Lo sviluppo industriale più marcato, e con rilevanti implicazioni urbanistiche, riguardò la Fattoria Autonoma Tabacchi. Le varie fasi di ampliamento delle sue strutture produttive mutarono lentamente il volto ad un’ampia area della città. Mentre gli altri opifici industriali sorti all’interno del centro storico si erano adattati a strutture preesistenti, quasi mimetizzandosi nell’abitato, la F.A.T. realizzò progressivamente un intervento urbanistico di vaste proporzioni, costruendo fabbricati laddove prima si estendevano orti, effettuando demolizioni e ristrutturazioni che non risparmiarono la chiesa di Santa Caterina, cancellando completamente via del Campaccio e colmando l’intera zona con prosaici capannoni industriali, destinati, però, a dare occupazione a centinaia di persone. È significativo il fatto che proprio l’industria affermatasi come la più importante della città dovesse lasciare l’impronta più profonda.

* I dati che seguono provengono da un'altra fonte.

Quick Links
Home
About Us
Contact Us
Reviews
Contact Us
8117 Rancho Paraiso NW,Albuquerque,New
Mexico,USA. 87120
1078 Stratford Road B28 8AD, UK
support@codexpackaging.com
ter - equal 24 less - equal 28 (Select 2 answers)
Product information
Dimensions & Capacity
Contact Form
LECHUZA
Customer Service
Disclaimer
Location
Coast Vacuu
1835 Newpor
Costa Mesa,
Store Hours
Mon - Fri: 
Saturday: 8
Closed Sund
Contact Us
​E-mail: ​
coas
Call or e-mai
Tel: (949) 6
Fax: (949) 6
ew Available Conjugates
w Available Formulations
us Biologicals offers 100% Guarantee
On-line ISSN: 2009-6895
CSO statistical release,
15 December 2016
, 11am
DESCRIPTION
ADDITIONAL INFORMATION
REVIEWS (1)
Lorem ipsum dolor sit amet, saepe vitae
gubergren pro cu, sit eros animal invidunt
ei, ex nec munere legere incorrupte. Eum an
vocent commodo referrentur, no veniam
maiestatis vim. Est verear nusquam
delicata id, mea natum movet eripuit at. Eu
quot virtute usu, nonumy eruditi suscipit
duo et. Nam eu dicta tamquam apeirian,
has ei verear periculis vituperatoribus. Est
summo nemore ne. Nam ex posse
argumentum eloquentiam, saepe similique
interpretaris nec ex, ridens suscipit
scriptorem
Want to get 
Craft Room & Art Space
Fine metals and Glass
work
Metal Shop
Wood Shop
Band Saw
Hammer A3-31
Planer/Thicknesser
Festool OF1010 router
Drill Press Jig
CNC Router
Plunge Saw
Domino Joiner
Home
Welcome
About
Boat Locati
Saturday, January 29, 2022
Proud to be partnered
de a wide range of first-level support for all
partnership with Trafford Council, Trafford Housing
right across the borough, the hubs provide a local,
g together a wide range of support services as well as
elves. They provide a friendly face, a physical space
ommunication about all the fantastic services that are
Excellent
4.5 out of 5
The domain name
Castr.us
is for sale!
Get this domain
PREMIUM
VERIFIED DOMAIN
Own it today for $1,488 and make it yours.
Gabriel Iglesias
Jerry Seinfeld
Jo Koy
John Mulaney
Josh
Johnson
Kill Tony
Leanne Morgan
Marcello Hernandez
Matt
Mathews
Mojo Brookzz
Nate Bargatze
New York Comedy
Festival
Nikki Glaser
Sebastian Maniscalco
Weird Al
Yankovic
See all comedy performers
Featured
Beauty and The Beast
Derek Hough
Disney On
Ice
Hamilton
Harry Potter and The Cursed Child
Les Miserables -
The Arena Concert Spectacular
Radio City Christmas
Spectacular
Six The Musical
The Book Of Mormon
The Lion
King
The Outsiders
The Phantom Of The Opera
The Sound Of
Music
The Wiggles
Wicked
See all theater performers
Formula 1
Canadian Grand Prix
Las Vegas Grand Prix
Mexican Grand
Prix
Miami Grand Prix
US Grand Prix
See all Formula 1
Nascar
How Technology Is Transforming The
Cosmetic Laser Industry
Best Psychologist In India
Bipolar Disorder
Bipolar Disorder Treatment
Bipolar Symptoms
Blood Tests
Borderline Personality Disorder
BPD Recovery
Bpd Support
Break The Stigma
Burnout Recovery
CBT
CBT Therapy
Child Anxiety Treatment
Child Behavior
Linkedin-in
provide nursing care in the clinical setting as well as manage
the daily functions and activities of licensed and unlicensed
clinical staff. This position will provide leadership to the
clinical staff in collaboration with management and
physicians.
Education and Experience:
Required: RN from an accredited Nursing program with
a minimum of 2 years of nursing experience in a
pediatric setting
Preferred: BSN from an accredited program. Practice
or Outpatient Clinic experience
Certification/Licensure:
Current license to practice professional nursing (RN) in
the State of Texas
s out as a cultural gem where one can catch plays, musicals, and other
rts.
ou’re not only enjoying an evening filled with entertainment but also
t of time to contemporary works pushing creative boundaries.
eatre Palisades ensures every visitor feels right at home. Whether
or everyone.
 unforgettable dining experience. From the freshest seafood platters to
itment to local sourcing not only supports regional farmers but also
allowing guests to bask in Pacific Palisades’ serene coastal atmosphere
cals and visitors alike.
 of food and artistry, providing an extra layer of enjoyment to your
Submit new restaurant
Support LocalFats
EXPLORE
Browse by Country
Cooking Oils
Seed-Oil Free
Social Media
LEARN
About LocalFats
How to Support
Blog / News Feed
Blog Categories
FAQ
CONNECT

Nel 1919, la F.A.T. aveva in affitto il pianterreno dell’ex convento di San Domenico, appartenente all’Opera Pia Muzi Betti, e la casa e l’antica sagrestia di Santa Caterina, di proprietà dell’Ospedale. Già allora manifestava l’intenzione di costruire nell’orto di Santa Caterina un edificio a due piani che avrebbe congiunto l’omonima casa con l’ex convento.
La documentazione fotografica dei primi anni Venti mostra come, oltre al magazzino iniziale, esistesse una nuova struttura tra via del Campaccio e via Borgo Farinario e come la chiesa di Santa Caterina fosse adibita a deposito delle botti. A ridosso delle mura urbiche si situava la segheria Garinei, autonoma dalla F.A.T., ma ad essa legata da un accordo per la produzione delle botti.
Alla fine del decennio — nel 1927 la F.A.T. occupava 77 uomini e 215 donne — le rosee prospettive di sviluppo della coltivazione del tabacco crearono i presupposti per un ulteriore ampliamento, con la costruzione di altri essiccatoi nel quadrilatero delimitato dalle due vie suddette e da via Oberdan e via delle Santucce.
Una decina di anni dopo, l’esigenza di nuovi stabili portò all’acquisto della casa di proprietà di Dina Vincenti, poi adibita ad uffici, dell’annesso orto, della chiesa di Santa Caterina, di via del Campaccio e dell’area occupata dalla segheria, con il chiaro intento di realizzare un unico insediamento produttivo compreso tra l’ex convento di San Domenico e le mura. Contemporaneamente, si erigeva a Rignaldello un magazzino per il deposito del tabacco imbottato.
La chiusura di via del Campaccio, decisa dal podestà alla fine del 1939 per assecondare il progetto della F.A.T., creò qualche tensione fra il comune e la Soprintendenza all’Arte Medioevale e Moderna. Il Soprintendente, infatti, subordinò l’autorizzazione al fatto che il comune investisse il ricavato della vendita della via nell’acquisto di una parte dell’orto adiacente Palazzo Vitelli alla Cannoniera, definito uno “sconcio”, per trasformarlo in un più decoroso giardino. La controversia fu appianata in tal senso dopo l’intervento della Federazione fascista perugina.
L’acquisto della chiesa di Santa Caterina fu effettuato nel 1942, per la somma di L. 60.000. Allora il numero complessivo dei dipendenti della F.A.T. ammontava a circa 700.